Prendersi cura del bebè non è facile, soprattutto quando si torna a casa dall’ospedale. Il parto è un evento traumatico, ci si sente stanche e doloranti, gli ormoni non aiutano ad approcciare la situazione serenamente e poi c’è il piccolino, un universo da scoprire che parla una lingua ancora sconosciuta. È normale quindi aver bisogno d’aiuto, anche per sconfiggere quel senso di inadeguatezza tipico dei primi giorni. L’Organizzazione mondiale della sanità (Oms) ha elaborato delle nuove linee guida per la cura post partum di mamma e bambino.

Sono 12 raccomandazioni che partono proprio dal momento delle dimissioni. Ecco quindi che cosa si può leggere nel nuovo testo.

  1. Dimissioni: si può lasciare l’ospedale in caso di parto vaginale in assenza di complicanze solo dopo 24 ore dalla nascita. In caso di parto in casa, il medico deve prestare le dovute cure nello stesso lasso di tempo.
  2. Visite di controllo: dovranno esserci dopo 3, 7 e 14 giorni dalla nascita e dopo 6 settimane per mamma e bebè.
  3. Visite domiciliari: l’Oms invita la sanità pubblica a fornire questo tipo di assistenza a casa per verificare l’armonia familiare ma anche le condizioni igieniche.
  4. Chek-up del neonato: ci deve essere un controllo per monitorare lo sviluppo psicofisico del bebè, la salute e l’alimentazione.

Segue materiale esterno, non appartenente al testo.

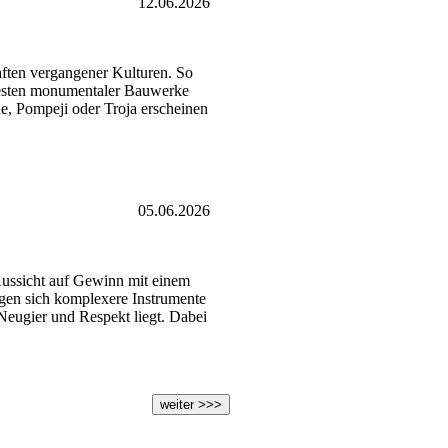
12.06.2026
aften vergangener Kulturen. So
Resten monumentaler Bauwerke
e, Pompeji oder Troja erscheinen
05.06.2026
e Aussicht auf Gewinn mit einem
gen sich komplexere Instrumente
Neugier und Respekt liegt. Dabei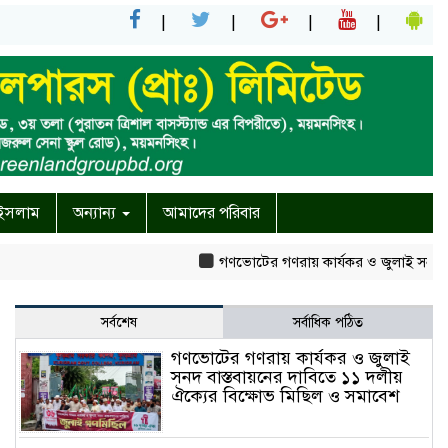
ইসলাম
অন্যান্য
আমাদের পরিবার
গণভোটের গণরায় কার্যকর ও জুলাই সনদ বাস্তবায়নে
সর্বশেষ
সর্বাধিক পঠিত
গণভোটের গণরায় কার্যকর ও জুলাই
সনদ বাস্তবায়নের দাবিতে ১১ দলীয়
ঐক্যের বিক্ষোভ মিছিল ও সমাবেশ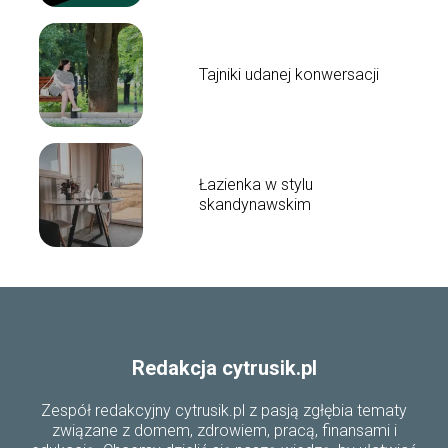
Tajniki udanej konwersacji
Łazienka w stylu
skandynawskim
Redakcja cytrusik.pl
Zespół redakcyjny cytrusik.pl z pasją zgłębia tematy
związane z domem, zdrowiem, pracą, finansami i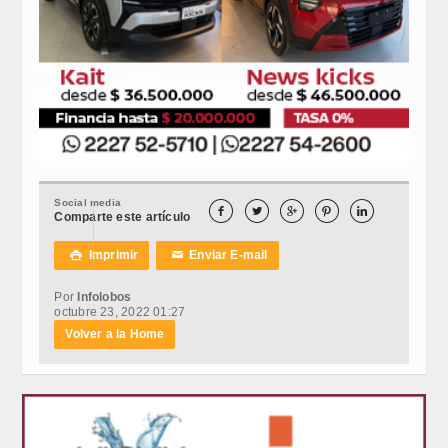
Social media





Comparte este artículo
Imprimir
Enviar E-mail

✉
Por
Infolobos
octubre 23, 2022 01:27
Volver a la Home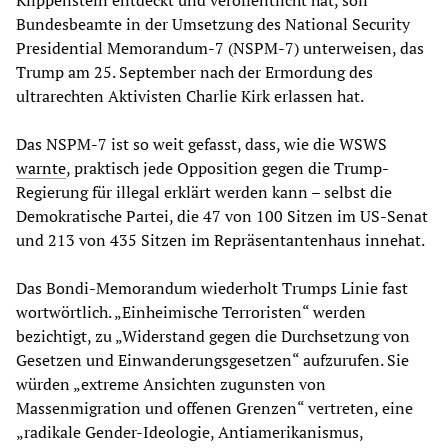
Klippenstein entdeckt und veröffentlicht hat, soll
Bundesbeamte in der Umsetzung des National Security
Presidential Memorandum-7 (NSPM-7) unterweisen, das
Trump am 25. September nach der Ermordung des
ultrarechten Aktivisten Charlie Kirk erlassen hat.
Das NSPM-7 ist so weit gefasst, dass, wie die WSWS
warnte
, praktisch jede Opposition gegen die Trump-
Regierung für illegal erklärt werden kann – selbst die
Demokratische Partei, die 47 von 100 Sitzen im US-Senat
und 213 von 435 Sitzen im Repräsentantenhaus innehat.
Das Bondi-Memorandum wiederholt Trumps Linie fast
wortwörtlich. „Einheimische Terroristen“ werden
bezichtigt, zu „Widerstand gegen die Durchsetzung von
Gesetzen und Einwanderungsgesetzen“ aufzurufen. Sie
würden „extreme Ansichten zugunsten von
Massenmigration und offenen Grenzen“ vertreten, eine
„radikale Gender-Ideologie, Antiamerikanismus,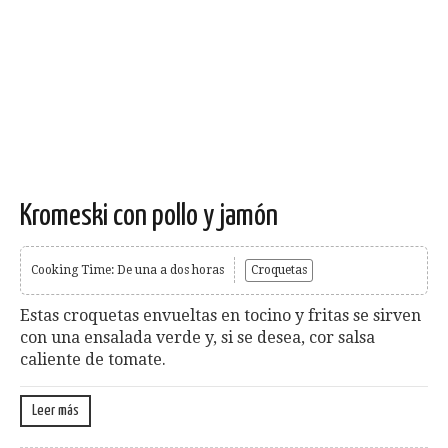
Kromeski con pollo y jamón
Cooking Time: De una a dos horas
Croquetas
Estas croquetas envueltas en tocino y fritas se sirven
con una ensalada verde y, si se desea, cor salsa
caliente de tomate.
Leer más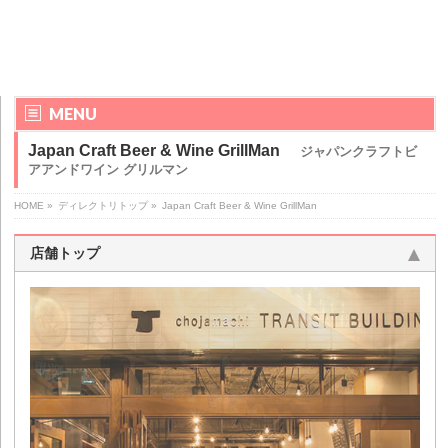
MENU
Japan Craft Beer & Wine GrillMan
ジャパンクラフトビ
アアンドワイン グリルマン
HOME
»
ディレクトリトップ
»
Japan Craft Beer & Wine GrillMan
店舗トップ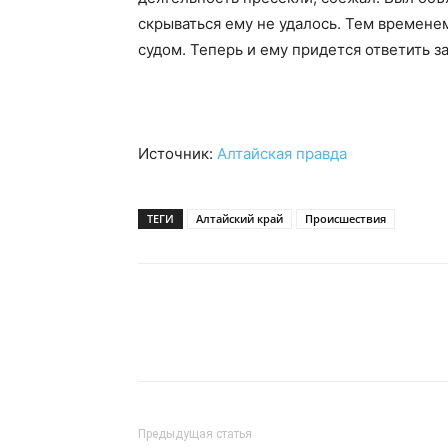
скрываться ему не удалось. Тем времене
края
судом. Теперь и ему придется ответить за
Источник:
Алтайская правда
ТЕГИ
Алтайский край
Происшествия
Предыдущая статья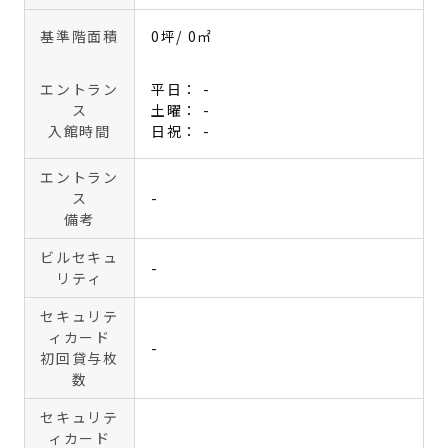
基準階面積
0坪
/ 0㎡
エントラン
平日： -
ス
土曜： -
入館時間
日祝： -
エントラン
ス
-
備考
ビルセキュ
-
リティ
セキュリテ
ィカード
-
初回貸与枚
数
セキュリテ
ィカード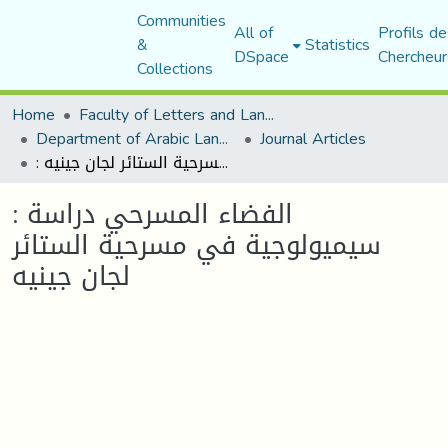
Communities
All of
Profils de
&
Statistics
DSpace
Chercheur
Collections
Home
Faculty of Letters and Languages
Department of Arabic Language and Literature
Journal Articles
: الفضاء المسرحي دراسة سيميولوجية في مسرحية الستائر لجان جينيه
: الفضاء المسرحي دراسة
سيميولوجية في مسرحية الستائر
لجان جينيه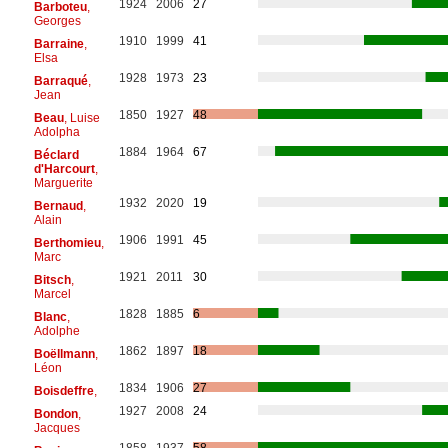
1924
2006
27
Barboteu
,
Georges
1910
1999
41
Barraine
,
Elsa
1928
1973
23
Barraqué
,
Jean
1850
1927
48
Beau
, Luise
Adolpha
1884
1964
67
Béclard
d'Harcourt
,
Marguerite
1932
2020
19
Bernaud
,
Alain
1906
1991
45
Berthomieu
,
Marc
1921
2011
30
Bitsch
,
Marcel
1828
1885
6
Blanc
,
Adolphe
1862
1897
18
Boëllmann
,
Léon
1834
1906
27
Boisdeffre
,
1927
2008
24
Bondon
,
Jacques
1858
1937
58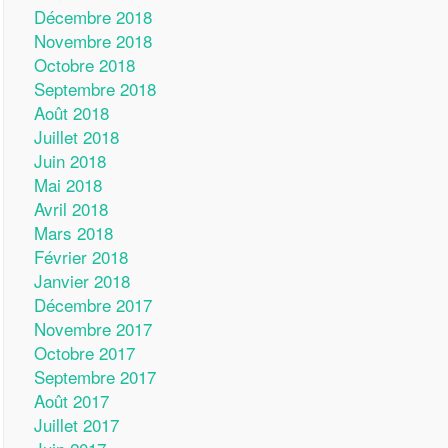
Décembre 2018
Novembre 2018
Octobre 2018
Septembre 2018
Août 2018
Juillet 2018
Juin 2018
Mai 2018
Avril 2018
Mars 2018
Février 2018
Janvier 2018
Décembre 2017
Novembre 2017
Octobre 2017
Septembre 2017
Août 2017
Juillet 2017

  5. Allattamento al seno: deve essere favorito sempre e possibilmente dovrebbe essere esclusivo per i primi 6 mesi di vita.
  6. Cordone ombelicale: deve essere disinfettato con del clorexdin nella prima settimana di vita.
  7. Bagnetto: non deve avvenire prima delle 24 ore dalla nascita. Inoltre, il piccolo deve avere un abbigliamento adeguato alla temperatura ambientale, con 1-2 strati in più rispetto all’adulto e il capo coperto. Mamma e neonato devono stare nella stessa stanza per 24 ore al giorno.
  8. Visita medica della mamma:  24 ore dopo il parto deve esserci il primo controllo, poi deve essercene uno dopo circa 2 settimane per verificare l’allattamento ed escludere i casi di depressione.
  9. Counselling: la mamma deve essere informata sul processo di crescita fisiologica del bambino, ma anche sulla nutrizione, l’igiene e la contraccezione.
  10. Integratori a base di ferro e acido folico, per prevenire l’anemia.
  11. Profilassi antibiotica: sono consigliati nelle donne che hanno avuto un parto naturale e in quelle che hanno portato uno strappo al perineo.
  12. Sostegno Psico-sociale: l’Oms consiglia un supporto psicologico per prevenire la depressione.